===== Records for processing =====

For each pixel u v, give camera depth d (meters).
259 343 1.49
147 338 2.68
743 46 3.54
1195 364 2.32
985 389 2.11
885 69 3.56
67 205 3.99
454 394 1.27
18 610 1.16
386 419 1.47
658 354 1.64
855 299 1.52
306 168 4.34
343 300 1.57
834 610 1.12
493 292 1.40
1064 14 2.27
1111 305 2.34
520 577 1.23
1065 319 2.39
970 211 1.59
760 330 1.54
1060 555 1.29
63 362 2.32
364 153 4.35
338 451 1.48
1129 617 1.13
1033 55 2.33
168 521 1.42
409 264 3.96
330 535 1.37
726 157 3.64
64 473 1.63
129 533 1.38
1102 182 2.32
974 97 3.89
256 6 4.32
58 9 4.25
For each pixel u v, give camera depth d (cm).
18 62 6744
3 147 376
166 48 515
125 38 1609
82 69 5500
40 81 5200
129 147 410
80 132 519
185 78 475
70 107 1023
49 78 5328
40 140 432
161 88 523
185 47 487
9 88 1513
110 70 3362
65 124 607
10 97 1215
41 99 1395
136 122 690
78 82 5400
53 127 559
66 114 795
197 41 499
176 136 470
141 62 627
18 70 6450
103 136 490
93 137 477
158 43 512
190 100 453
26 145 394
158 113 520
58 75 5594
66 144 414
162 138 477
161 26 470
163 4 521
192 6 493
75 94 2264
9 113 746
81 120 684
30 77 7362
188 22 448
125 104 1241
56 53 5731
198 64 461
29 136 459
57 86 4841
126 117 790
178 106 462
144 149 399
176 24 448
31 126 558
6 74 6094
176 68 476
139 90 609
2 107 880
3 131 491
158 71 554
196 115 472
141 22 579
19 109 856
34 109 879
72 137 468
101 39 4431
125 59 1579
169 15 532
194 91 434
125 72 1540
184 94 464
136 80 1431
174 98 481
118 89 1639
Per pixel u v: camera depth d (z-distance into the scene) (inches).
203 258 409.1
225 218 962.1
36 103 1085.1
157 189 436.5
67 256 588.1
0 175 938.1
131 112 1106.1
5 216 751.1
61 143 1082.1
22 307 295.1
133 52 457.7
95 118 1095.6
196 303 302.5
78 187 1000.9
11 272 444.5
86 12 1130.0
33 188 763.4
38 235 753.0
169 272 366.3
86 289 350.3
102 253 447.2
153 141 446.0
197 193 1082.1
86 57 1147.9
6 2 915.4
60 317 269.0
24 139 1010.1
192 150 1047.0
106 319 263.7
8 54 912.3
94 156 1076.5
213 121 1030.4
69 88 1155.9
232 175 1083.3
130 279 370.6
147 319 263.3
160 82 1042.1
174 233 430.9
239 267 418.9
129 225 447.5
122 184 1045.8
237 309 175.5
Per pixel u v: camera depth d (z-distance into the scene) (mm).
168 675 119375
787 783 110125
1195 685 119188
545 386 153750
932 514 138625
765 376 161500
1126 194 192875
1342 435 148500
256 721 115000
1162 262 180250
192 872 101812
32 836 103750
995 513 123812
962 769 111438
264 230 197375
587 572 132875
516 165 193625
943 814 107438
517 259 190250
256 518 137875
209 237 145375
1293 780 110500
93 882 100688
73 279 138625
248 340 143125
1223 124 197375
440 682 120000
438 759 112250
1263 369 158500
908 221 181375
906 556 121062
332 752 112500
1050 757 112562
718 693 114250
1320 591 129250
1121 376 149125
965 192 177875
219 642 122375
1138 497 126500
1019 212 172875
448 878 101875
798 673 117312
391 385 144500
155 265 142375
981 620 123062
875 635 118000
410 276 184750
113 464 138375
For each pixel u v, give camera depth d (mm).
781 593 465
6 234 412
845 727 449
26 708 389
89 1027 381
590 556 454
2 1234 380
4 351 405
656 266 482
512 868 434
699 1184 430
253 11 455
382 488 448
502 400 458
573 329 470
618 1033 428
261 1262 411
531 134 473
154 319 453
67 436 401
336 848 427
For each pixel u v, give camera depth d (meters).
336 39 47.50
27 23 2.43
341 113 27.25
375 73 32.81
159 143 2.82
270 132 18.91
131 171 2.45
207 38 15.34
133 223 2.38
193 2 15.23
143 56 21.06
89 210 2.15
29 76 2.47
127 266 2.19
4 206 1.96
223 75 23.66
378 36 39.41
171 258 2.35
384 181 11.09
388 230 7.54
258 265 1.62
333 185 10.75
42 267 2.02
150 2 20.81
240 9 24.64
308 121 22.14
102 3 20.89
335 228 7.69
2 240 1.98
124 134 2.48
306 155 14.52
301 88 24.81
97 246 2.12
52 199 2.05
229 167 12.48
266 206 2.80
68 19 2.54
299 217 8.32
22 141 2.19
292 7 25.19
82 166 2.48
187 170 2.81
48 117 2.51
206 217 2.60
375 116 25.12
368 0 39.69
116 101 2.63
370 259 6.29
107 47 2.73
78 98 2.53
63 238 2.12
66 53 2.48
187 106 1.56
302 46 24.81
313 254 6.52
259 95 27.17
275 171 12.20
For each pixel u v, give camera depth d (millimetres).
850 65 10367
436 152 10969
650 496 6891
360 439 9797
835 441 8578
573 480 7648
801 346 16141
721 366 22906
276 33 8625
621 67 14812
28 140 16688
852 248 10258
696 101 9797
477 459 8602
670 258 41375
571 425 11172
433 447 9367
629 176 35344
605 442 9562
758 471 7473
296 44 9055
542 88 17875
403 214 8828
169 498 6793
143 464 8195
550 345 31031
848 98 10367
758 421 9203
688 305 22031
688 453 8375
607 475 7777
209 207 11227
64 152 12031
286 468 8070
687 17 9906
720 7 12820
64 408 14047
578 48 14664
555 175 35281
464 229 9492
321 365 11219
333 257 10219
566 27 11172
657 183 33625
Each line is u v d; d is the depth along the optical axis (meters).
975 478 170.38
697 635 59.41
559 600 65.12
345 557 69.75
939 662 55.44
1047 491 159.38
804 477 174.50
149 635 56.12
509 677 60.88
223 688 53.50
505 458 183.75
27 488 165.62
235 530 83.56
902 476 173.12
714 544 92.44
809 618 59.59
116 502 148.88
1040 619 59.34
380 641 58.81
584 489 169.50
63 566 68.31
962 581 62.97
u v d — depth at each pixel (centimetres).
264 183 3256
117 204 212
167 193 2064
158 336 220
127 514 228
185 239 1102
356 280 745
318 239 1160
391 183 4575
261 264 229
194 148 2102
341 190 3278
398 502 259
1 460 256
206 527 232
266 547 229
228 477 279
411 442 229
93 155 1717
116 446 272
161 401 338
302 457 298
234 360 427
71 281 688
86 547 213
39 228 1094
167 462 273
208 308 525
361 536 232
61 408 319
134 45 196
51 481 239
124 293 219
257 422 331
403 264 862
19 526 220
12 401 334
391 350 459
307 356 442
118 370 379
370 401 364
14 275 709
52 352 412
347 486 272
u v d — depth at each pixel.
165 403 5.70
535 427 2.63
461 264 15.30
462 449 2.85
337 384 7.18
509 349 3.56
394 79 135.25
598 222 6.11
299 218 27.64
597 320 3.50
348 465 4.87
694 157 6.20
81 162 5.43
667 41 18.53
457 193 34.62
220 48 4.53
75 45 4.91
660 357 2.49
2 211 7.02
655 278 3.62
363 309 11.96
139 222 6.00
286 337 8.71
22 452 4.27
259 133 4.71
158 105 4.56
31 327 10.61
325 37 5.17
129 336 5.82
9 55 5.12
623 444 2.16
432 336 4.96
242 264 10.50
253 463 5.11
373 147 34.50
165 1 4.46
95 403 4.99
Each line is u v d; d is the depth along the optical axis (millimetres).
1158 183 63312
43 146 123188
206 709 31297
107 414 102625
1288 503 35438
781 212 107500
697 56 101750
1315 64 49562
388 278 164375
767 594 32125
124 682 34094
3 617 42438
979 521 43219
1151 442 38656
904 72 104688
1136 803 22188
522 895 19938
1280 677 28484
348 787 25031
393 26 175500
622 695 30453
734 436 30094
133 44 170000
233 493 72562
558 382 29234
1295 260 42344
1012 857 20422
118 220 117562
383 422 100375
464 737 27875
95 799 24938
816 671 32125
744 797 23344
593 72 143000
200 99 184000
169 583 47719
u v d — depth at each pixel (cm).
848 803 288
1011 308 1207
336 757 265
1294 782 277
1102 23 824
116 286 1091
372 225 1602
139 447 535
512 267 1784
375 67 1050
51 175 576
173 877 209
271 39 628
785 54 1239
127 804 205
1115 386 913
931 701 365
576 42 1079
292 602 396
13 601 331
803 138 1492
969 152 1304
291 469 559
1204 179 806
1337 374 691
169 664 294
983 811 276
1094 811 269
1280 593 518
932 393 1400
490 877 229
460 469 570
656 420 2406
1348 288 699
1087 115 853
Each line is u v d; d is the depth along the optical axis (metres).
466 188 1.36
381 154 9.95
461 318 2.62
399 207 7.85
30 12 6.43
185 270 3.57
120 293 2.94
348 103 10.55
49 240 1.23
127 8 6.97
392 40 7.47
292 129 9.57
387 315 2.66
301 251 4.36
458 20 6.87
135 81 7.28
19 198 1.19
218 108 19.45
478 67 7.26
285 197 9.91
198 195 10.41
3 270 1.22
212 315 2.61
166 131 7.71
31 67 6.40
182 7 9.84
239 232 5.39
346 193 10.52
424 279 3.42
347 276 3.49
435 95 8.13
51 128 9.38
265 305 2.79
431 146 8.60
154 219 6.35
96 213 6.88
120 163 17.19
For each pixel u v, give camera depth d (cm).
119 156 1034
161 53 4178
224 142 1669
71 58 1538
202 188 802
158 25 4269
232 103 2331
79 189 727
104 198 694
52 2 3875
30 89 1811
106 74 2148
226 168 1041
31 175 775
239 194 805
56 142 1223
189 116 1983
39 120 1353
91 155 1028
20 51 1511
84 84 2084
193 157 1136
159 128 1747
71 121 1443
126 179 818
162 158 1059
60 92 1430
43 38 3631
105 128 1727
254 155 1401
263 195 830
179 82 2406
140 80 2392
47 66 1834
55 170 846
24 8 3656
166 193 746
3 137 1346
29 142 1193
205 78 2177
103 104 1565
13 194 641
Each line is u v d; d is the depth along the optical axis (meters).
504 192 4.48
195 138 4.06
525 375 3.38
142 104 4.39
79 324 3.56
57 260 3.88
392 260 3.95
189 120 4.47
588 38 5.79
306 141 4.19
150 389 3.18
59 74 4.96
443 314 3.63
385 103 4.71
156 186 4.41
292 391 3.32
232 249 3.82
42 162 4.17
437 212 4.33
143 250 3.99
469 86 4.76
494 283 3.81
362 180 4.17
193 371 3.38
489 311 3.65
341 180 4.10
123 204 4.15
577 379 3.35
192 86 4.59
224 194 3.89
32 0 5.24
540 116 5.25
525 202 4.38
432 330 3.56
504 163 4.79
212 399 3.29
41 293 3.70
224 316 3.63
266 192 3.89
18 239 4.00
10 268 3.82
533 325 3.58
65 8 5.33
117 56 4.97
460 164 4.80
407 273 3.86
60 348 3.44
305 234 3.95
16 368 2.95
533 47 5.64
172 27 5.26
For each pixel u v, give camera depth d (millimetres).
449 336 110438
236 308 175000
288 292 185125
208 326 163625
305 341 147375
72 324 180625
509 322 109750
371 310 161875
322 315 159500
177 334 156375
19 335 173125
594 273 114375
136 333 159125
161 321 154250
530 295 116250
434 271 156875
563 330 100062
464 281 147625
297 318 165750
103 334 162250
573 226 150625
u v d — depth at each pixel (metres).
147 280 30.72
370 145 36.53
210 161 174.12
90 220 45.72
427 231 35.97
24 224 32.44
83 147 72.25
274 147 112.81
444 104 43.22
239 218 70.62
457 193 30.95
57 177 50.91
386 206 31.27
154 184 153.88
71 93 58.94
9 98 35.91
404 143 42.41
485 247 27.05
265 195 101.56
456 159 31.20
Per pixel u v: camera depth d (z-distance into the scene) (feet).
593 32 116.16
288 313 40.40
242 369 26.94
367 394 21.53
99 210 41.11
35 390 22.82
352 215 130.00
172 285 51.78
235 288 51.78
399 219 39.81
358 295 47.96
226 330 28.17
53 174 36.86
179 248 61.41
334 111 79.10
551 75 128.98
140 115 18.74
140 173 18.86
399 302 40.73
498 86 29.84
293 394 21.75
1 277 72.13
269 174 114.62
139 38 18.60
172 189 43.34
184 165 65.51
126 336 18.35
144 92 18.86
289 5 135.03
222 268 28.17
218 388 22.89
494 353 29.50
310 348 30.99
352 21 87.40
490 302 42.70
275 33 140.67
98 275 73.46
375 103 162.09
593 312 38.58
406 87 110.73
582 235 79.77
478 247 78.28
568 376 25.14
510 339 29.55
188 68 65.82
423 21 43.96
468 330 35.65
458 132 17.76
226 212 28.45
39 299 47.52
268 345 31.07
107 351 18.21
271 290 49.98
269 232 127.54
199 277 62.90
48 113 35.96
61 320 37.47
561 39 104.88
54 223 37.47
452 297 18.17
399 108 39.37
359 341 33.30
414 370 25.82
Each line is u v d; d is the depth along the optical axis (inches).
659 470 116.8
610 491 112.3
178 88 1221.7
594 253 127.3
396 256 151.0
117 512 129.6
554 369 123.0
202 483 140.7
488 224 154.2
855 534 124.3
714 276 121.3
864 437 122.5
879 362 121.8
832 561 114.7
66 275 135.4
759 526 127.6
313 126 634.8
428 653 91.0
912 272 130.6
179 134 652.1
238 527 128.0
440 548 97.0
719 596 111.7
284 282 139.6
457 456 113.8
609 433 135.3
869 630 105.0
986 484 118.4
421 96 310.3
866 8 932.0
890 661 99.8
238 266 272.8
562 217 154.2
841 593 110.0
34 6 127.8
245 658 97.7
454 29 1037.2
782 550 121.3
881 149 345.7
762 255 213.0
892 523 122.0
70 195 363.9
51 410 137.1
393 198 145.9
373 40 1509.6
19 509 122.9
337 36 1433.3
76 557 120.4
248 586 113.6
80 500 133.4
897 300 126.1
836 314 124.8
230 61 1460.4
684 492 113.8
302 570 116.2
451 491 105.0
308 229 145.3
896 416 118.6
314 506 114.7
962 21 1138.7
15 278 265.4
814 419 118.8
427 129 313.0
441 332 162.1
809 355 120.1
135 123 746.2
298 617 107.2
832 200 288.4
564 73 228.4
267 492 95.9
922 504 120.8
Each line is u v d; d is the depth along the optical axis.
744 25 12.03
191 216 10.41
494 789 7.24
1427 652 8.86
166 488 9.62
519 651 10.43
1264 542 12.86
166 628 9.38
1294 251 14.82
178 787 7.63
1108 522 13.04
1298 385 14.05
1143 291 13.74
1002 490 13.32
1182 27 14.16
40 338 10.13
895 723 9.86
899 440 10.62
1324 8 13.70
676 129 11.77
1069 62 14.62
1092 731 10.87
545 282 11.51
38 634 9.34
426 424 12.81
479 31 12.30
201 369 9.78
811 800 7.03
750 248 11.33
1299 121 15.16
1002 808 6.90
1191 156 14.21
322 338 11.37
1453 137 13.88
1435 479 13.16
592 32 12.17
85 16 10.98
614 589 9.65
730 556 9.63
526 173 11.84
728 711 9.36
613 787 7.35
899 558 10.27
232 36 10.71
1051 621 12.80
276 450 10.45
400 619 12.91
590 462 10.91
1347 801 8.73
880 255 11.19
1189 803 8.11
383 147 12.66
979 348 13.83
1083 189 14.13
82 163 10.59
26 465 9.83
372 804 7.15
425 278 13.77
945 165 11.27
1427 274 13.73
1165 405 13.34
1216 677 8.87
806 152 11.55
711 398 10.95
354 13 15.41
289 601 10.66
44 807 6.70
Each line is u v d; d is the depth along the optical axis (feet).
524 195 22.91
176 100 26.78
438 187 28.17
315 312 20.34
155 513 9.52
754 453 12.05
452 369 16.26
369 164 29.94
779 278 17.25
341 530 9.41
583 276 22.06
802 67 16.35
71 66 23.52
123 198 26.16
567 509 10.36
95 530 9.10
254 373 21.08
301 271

=====

= Description of the task =
Retype only the stretch of lines above starting at the one with "118 89 1639" and stopping at the one with "258 265 1.62", exactly as written, with both kept.

= Output below =
118 89 1639
Per pixel u v: camera depth d (z-distance into the scene) (inches).
203 258 409.1
225 218 962.1
36 103 1085.1
157 189 436.5
67 256 588.1
0 175 938.1
131 112 1106.1
5 216 751.1
61 143 1082.1
22 307 295.1
133 52 457.7
95 118 1095.6
196 303 302.5
78 187 1000.9
11 272 444.5
86 12 1130.0
33 188 763.4
38 235 753.0
169 272 366.3
86 289 350.3
102 253 447.2
153 141 446.0
197 193 1082.1
86 57 1147.9
6 2 915.4
60 317 269.0
24 139 1010.1
192 150 1047.0
106 319 263.7
8 54 912.3
94 156 1076.5
213 121 1030.4
69 88 1155.9
232 175 1083.3
130 279 370.6
147 319 263.3
160 82 1042.1
174 233 430.9
239 267 418.9
129 225 447.5
122 184 1045.8
237 309 175.5
Per pixel u v: camera depth d (z-distance into the scene) (mm).
168 675 119375
787 783 110125
1195 685 119188
545 386 153750
932 514 138625
765 376 161500
1126 194 192875
1342 435 148500
256 721 115000
1162 262 180250
192 872 101812
32 836 103750
995 513 123812
962 769 111438
264 230 197375
587 572 132875
516 165 193625
943 814 107438
517 259 190250
256 518 137875
209 237 145375
1293 780 110500
93 882 100688
73 279 138625
248 340 143125
1223 124 197375
440 682 120000
438 759 112250
1263 369 158500
908 221 181375
906 556 121062
332 752 112500
1050 757 112562
718 693 114250
1320 591 129250
1121 376 149125
965 192 177875
219 642 122375
1138 497 126500
1019 212 172875
448 878 101875
798 673 117312
391 385 144500
155 265 142375
981 620 123062
875 635 118000
410 276 184750
113 464 138375
For each pixel u v, give camera depth d (mm).
781 593 465
6 234 412
845 727 449
26 708 389
89 1027 381
590 556 454
2 1234 380
4 351 405
656 266 482
512 868 434
699 1184 430
253 11 455
382 488 448
502 400 458
573 329 470
618 1033 428
261 1262 411
531 134 473
154 319 453
67 436 401
336 848 427
For each pixel u v, give camera depth d (meters).
336 39 47.50
27 23 2.43
341 113 27.25
375 73 32.81
159 143 2.82
270 132 18.91
131 171 2.45
207 38 15.34
133 223 2.38
193 2 15.23
143 56 21.06
89 210 2.15
29 76 2.47
127 266 2.19
4 206 1.96
223 75 23.66
378 36 39.41
171 258 2.35
384 181 11.09
388 230 7.54
258 265 1.62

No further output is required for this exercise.